Warner Music Group (WMG) is moving from courtroom conflict to commercial partnership with Suno. The company announced on Tuesday that it has reached a deal with the AI music startup, settling its copyright lawsuit while setting out new terms for how Suno’s service will work with WMG music and talent.
The agreement also folds in a separate business move: WMG has sold Songkick, its live music and concert-discovery platform, to Suno for an undisclosed amount. Together, the settlement, licensing path, and Songkick sale show how quickly the AI music market is being reshaped by deals between major music companies and startups.
What Warner Music and Suno agreed
WMG said in a press release that the deal with Suno will “open new frontiers in music creation, interaction, and discovery, while both compensating and protecting artists, songwriters, and the wider creative community.”
The most immediate change is the end of WMG’s copyright lawsuit against Suno. Instead of continuing only as legal opponents, the two companies are now building a partnership around licensed AI music creation.
As part of that partnership, Suno will launch more advanced and licensed models that will replace its current ones next year. The source does not give a specific launch date, but it makes clear that the existing Suno models are expected to be replaced under the new arrangement.
The deal also changes how users can access finished audio. Downloading audio from the service will require a paid account. Users on the free tier will be limited to playing and sharing songs made on the platform.
Artist control is central to the deal
One of the most important terms in the WMG and Suno agreement concerns control. WMG’s artists and songwriters will have full control over whether and how their names, images, likenesses, voices, and compositions are used in new AI-generated music.
That control matters because AI music tools can create songs at scale, and the source frames the deal around both compensation and protection. The arrangement does not simply license technology or settle a lawsuit; it also creates a stated framework for how artist identity and creative work can be used in AI-generated output.
WMG’s roster includes Lady Gaga, Coldplay, The Weeknd, Sabrina Carpenter, and more. The agreement therefore applies to a catalog and group of artists with substantial visibility, even though the source does not specify which individual artists or songwriters may choose to participate.

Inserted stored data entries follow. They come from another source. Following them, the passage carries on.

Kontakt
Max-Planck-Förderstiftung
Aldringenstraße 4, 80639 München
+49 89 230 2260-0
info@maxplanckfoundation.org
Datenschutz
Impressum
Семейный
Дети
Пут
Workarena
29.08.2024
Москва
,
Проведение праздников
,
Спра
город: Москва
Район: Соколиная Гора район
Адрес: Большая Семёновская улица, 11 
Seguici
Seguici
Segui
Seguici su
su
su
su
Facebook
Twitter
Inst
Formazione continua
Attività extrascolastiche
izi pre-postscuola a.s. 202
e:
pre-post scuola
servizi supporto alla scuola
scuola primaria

WMG CEO Robert Kyncl described the pact as a win for creators. “This landmark pact with Suno is a victory for the creative community that benefits everyone,” he said in the press release. “With Suno rapidly scaling, both in users and monetization, we’ve seized this opportunity to shape models that expand revenue and deliver new fan experiences.”
Songkick becomes part of Suno
The deal also gives Suno control of Songkick, a live music and concert-discovery platform. WMG acquired Songkick’s app and brand in 2017, while Live Nation later acquired Songkick’s ticketing business.
WMG says Songkick will continue as a fan destination under Suno. The source does not describe any new Songkick features, but the sale places a concert-discovery platform inside an AI music startup that is also entering a licensing partnership with WMG.
That connection is notable because the agreement is not only about making songs with AI. It also touches music discovery and fan interaction, two areas WMG mentioned in its statement about opening new frontiers in music creation, interaction, and discovery.
Why this signals a shift in AI music
The Suno deal follows another recent WMG settlement. The news comes a week after WMG settled its copyright lawsuit with AI music startup Udio and entered into a licensing deal for an AI music creation service that’s set to launch in 2026.
Those two settlements mark a significant shift in the music industry’s approach to AI. Last year, Warner Music Group, Universal Music Group, and Sony Music Entertainment sued Suno and Udio for copyright infringement.
WMG has now settled its lawsuits with Suno and Udio. Universal Music Group and Sony Music Entertainment are also reportedly in talks to license their work to Udio and Suno and settle their lawsuits against the startups.
The pattern is clear from the source: lawsuits remain part of the backdrop, but licensing talks and product plans are now becoming central. For AI music companies, that means access to rights and artist participation may become as important as model quality. For music companies, it creates a way to influence how AI music tools are built, sold, and controlled.
Investor interest is still strong
Suno is also attracting major investor backing. Last week, the company announced that it raised a $250 million Series C round at a $2.45 billion post-money valuation.
The round was led by Menlo Ventures with participation from Nvidia’s venture arm NVentures, as well as Hallwood Media, Lightspeed, and Matrix.
That funding announcement, followed by the WMG deal and Songkick acquisition, places Suno at the center of a fast-moving AI music moment. The company is scaling its service, changing its model access rules, acquiring a fan destination, and preparing licensed models to replace its current ones next year.
For listeners and creators, the practical takeaway is simple: AI music platforms are moving into a more controlled and commercial phase. Free users will still be able to play and share songs made on Suno, but downloads will sit behind paid accounts, and WMG artists and songwriters will have control over whether and how their identities, voices, compositions, and related rights are used in new AI-generated music.